■ EXTRACTO DEL TEXTO:
● ● ●

Resumen y conclusión
Ha sido necesario recordar algunos principios de derecho; ninguna institución social, sea la que fuere, ha de prescindir de la justicia: por no tenerla presente muchas hallan obstáculos insuperables, y si los vencen, es haciendo un daño que excede a los bienes que intenta realizar.
Hemos visto que el deber moral que de instruirse tiene el hombre está comprendido en el de perfeccionarse. La perfección significa voluntad recta, afectos puros, entendimiento elevado. Es lo verdadero en la ciencia, lo bello en el arte, lo justo en la moral; es la mansedumbre, el sacrificio, el perdón, el amor infinito de Dios y de los hombres. La mísera criatura que sufre, concibe y aspira a la dicha completa; en sus extravíos comprende la rectitud y en su pequeñez el infinito; el dolor de su miseria es la prueba de su grandeza, y tantos mártires de la verdad y de la justicia dan testimonio de que aspira a la perfección. Aunque para ello sea necesario el ejercicio de las facultades intelectuales, no lo entiende así el que las deja inactivas: la ignorancia no se penetra fácilmente que el instruirse sea una obligación, por eso tarda en aceptarla, y hay personas a quienes es necesario imponerla como deber legal antes que como moral la hayan reconocido. Su error o su negligencia no puede admitirse como regla; su obstinación no ha de respetarse en daño de sus hijos, ni tienen derecho a infringir la ley que todos estamos obligados, en conciencia, a obedecer cuando no ordena cosa contra la conciencia. No es éste el caso de la que hace obligatoria la instrucción, siempre que en la escuela no se enseñe nada que a ninguna persona de recto juicio pueda parecer malo.

● ● ●

■ EXTRACTO DEL LISTADO:
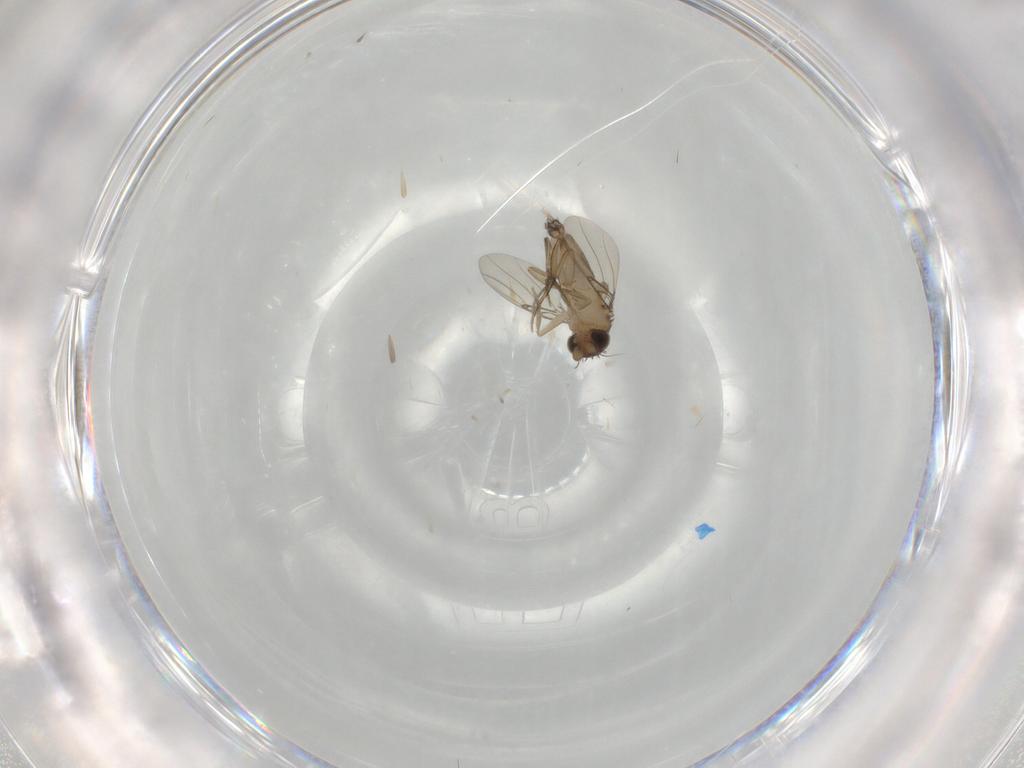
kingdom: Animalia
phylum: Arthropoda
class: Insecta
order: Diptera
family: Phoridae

● ● ●

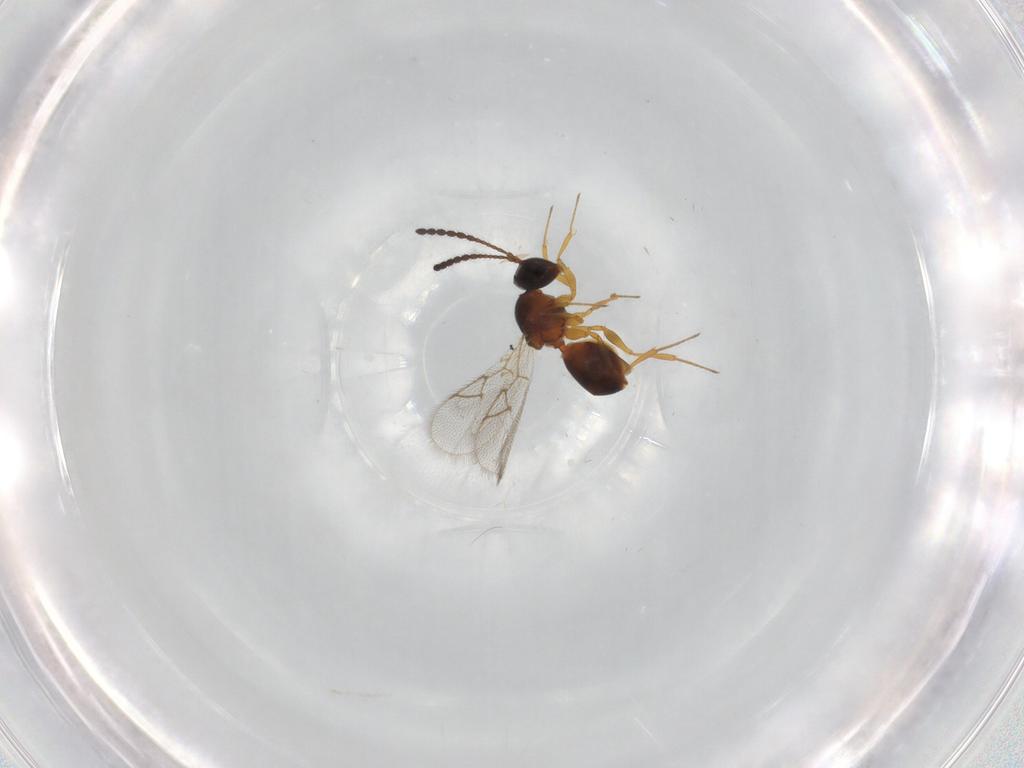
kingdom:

● ● ●

■ OBJETIVO 1: Indica si cada afirmación concuerda con el extracto del texto, respondiendo sí o no y citando literalmente las palabras que lo deciden: (a) la perfección significa voluntad recta, afectos puros y entendimiento elevado; (b) la ignorancia acepta enseguida que instruirse sea una obligación; (c) la obstinación de esas personas debe respetarse aunque perjudique a sus hijos.
■ OBJETIVO 2: Cambia en el extracto del texto el pasaje que va desde «Resumen y conclusión» hasta «que intenta realizar.», ambos incluidos, escribiendo «equidad» donde dice «justicia».

■ RESULTADO ESPERADO 1:
(a) Sí: «La perfección significa voluntad recta, afectos puros, entendimiento elevado.»
(b) No: «la ignorancia no se penetra fácilmente que el instruirse sea una obligación, por eso tarda en aceptarla»
(c) No: «su obstinación no ha de respetarse en daño de sus hijos»

■ RESULTADO ESPERADO 2:
Resumen y conclusión
Ha sido necesario recordar algunos principios de derecho; ninguna institución social, sea la que fuere, ha de prescindir de la equidad: por no tenerla presente muchas hallan obstáculos insuperables, y si los vencen, es haciendo un daño que excede a los bienes que intenta realizar.